BCGS is pleased to support an initiative that provides guidelines for geophysical uses of drone technology. Drone Geoscience LLC has generously prepared a website with guidelines for using drones for geophysics.

See also our “Drones” page, under the “Resources” menu, or review materials from the BCGS drone workshop from May 2022.

Thanks are extended to Ronald S. Bell, Senior geoDRONEologist & Geophysicist with Drone Geoscience LLC.

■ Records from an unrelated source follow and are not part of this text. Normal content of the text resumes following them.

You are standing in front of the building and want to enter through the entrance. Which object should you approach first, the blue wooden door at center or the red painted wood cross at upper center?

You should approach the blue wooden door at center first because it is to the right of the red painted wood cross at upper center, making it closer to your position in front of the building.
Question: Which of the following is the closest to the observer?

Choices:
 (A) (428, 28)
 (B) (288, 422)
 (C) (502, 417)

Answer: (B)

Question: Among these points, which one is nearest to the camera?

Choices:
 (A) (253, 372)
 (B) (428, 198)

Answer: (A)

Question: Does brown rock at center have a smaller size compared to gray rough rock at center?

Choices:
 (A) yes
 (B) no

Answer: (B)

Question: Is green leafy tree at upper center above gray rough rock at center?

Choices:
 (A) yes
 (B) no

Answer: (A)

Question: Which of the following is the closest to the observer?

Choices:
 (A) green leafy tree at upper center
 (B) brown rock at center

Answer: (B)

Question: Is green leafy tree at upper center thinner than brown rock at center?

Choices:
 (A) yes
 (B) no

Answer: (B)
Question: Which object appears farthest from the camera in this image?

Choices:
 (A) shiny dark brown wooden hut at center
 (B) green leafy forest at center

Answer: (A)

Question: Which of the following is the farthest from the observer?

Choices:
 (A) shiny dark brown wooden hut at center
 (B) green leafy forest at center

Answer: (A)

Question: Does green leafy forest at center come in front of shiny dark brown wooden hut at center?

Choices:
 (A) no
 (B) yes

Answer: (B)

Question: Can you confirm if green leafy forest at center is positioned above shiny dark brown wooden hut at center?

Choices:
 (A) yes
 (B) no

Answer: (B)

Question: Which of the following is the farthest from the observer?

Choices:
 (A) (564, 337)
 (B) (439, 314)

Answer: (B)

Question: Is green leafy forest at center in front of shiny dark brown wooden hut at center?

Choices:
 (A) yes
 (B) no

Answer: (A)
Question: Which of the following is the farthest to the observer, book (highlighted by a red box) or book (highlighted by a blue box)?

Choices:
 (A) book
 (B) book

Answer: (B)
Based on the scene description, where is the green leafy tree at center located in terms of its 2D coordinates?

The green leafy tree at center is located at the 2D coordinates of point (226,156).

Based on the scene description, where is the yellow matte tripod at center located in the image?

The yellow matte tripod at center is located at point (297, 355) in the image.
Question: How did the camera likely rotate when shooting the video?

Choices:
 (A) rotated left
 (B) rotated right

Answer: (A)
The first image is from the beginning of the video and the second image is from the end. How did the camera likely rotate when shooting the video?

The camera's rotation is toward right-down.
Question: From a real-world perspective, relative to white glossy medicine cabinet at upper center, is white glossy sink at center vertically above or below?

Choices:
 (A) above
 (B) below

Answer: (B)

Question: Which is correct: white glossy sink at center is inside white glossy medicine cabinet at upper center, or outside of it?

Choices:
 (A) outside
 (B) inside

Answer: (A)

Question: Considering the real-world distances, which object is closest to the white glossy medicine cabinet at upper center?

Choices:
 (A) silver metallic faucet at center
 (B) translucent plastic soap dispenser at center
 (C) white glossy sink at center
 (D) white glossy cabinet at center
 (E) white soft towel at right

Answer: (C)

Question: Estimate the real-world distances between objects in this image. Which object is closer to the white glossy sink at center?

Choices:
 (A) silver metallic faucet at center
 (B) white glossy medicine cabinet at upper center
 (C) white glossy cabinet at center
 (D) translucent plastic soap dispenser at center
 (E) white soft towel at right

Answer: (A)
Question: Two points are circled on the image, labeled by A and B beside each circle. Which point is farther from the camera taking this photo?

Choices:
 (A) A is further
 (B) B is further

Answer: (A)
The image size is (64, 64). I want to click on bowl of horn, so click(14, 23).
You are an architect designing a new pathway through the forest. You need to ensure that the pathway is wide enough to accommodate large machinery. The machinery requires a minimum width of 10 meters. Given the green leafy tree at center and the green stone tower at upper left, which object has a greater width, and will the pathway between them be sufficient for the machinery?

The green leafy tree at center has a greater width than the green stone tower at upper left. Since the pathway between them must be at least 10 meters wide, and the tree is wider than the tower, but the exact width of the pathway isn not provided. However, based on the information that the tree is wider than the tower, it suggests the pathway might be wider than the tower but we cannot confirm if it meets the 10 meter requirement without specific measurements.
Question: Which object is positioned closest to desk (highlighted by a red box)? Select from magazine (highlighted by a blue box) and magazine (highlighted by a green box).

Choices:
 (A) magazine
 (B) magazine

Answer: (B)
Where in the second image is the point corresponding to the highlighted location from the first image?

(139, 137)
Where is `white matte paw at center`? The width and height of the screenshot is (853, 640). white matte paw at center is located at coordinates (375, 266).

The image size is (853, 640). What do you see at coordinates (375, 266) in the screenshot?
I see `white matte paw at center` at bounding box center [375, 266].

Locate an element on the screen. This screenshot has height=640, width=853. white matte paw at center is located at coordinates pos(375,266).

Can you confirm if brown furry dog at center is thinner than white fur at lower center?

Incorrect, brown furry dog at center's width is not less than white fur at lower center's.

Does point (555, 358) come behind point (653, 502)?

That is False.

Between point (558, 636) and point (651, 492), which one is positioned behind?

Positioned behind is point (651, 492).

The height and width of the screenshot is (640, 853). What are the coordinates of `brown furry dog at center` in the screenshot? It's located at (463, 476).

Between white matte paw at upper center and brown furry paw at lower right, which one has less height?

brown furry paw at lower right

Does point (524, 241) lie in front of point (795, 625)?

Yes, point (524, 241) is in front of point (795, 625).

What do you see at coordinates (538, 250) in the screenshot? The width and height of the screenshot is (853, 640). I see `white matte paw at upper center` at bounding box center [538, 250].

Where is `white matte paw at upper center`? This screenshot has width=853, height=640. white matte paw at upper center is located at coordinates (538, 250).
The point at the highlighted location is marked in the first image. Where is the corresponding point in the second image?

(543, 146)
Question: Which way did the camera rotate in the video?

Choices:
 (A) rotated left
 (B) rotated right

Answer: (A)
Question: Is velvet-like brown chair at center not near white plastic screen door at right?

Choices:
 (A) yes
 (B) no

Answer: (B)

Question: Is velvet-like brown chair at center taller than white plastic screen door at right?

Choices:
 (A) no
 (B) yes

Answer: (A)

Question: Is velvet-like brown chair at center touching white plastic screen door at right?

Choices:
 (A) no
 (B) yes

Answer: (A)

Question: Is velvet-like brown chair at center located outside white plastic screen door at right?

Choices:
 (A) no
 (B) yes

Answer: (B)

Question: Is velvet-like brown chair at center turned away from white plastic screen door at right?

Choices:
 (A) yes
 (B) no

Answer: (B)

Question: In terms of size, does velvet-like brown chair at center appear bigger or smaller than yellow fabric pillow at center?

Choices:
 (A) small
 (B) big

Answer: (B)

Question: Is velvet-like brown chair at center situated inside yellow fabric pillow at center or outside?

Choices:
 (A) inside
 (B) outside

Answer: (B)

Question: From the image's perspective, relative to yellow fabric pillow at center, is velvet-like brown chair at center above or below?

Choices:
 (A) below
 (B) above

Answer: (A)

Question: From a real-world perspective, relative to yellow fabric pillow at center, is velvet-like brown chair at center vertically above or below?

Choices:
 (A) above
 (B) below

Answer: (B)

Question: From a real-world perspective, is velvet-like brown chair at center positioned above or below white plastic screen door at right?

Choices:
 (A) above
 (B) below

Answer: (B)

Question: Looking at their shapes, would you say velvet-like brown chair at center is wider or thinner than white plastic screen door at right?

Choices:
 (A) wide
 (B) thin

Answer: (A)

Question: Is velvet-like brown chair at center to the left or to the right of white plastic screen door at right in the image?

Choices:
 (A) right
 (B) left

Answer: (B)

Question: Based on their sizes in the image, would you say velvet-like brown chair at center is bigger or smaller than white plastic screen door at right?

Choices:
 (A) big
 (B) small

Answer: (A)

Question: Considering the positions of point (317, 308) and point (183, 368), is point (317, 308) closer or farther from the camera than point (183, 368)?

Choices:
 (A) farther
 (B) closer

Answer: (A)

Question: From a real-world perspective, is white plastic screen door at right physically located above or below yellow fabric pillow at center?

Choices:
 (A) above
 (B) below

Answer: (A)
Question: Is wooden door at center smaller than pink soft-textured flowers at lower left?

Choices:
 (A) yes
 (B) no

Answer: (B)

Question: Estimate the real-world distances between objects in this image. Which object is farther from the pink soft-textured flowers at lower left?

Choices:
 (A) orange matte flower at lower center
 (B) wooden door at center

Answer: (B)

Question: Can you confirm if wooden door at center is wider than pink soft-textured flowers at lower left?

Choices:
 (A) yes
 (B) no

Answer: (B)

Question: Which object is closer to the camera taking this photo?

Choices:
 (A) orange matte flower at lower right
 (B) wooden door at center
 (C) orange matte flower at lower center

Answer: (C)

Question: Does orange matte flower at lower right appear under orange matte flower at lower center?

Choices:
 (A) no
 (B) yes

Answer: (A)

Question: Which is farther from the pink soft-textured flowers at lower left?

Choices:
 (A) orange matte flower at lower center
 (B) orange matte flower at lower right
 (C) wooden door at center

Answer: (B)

February 2023 – Monthly Talk

Speaker: Dr. Mengli Zhang, Research Associate,  Center for Gravity, Electrical, and Magnetic Studies (CGEM), Colorado School of Mines

Title: Efficient geophysical data acquisition using ergodic sampling: Non-linear relationship between information sampling ability (ISA) and number of samples

Date: Thursday February 23, 2022

Time: 4:30pm to 5:30pm PST

Location: Virtual. Zoom link will be distributed via our newsletter in advance of the talk. Contact info@bcgsonline.org if you would like to attend but did not receive the newsletter with link (sent February 21, 2023).

Abstract:

Geophysicists use difference tools such as data display, modeling, and inversion to image subsurface of the earth. The denser the data are, the more details of earth model we can obtain. The price we pay for denser data is of course the higher cost for acquisition, especially for 3D data. We may default to an implicit assumption that the resolution of our earth model is linearly dependent upon the number of samples we can collect for geophysical data. This assumption may be rooted in Nyquist sampling theory. However, Nyquist sampling theory is a sufficient but not necessary condition. We have re-examined the necessity of such dense sampling in geophysical data acquisition and developed an ergodic sampling method and shows that the number of samples has a non-linear relationship with the information sampling ability (ISA). In contrast to Nyquist sampling, which requires a sufficient but larger than necessary sample set, ergodic sampling only acquires the core subset of samples that is both necessary and sufficient to gather the same information. Therefore, ergodic sampling can significantly decrease the number of samples compared with Nyquist sampling. We present our new sampling theory and demonstrate its application in the geophysical data acquisition. Our simulation and field data example show that the cost can be reduced by a factor up to 10. Equivalently, this result also means that it is possible to acquire 10 times more information when the same number of samples used in the traditional equi-spaced sampling is deployed using the ergodic sampling strategy.

Bio:
Dr. Mengli Zhang is a Research Associate in the Department of Geophysics at Colorado School of Mines. She is a geophysicist specialized in optimization of the exploration cycle from acquisition, interpretation, to discovery by incorporating economic factors. She is also an expert on efficient and economical multi-geophysical data acquisition using ergodic sampling theory. She obtained her BS in Information Engineering and MS degree in Information and Communication Systems from Xi’an Jiaotong University in China. She earned an MS degree in Geoscience from the University of Texas at Dallas, USA, and PhD degree in Geophysics from Colorado School of Mines. She has 10 years of industry experiences, first as a research geophysicist and then as a project manager and as Chief Geophysicist in the eastern Ordos Basin for China National Petroleum Corporation, where she applied information analyses to increase gas reservoir discoveries. She worked closely with geologists to select locations of more than 500 drilled wells, perform post-drilling analyses throughout the life cycle of wells including the production stage, and to improve interpretation and targeting methodology based on drilling and production results. Her current research has applications to the information-based economic geophysical data acquisition, which has the potential to significantly reduce the cost of exploration for energy and metals and to accelerate discoveries.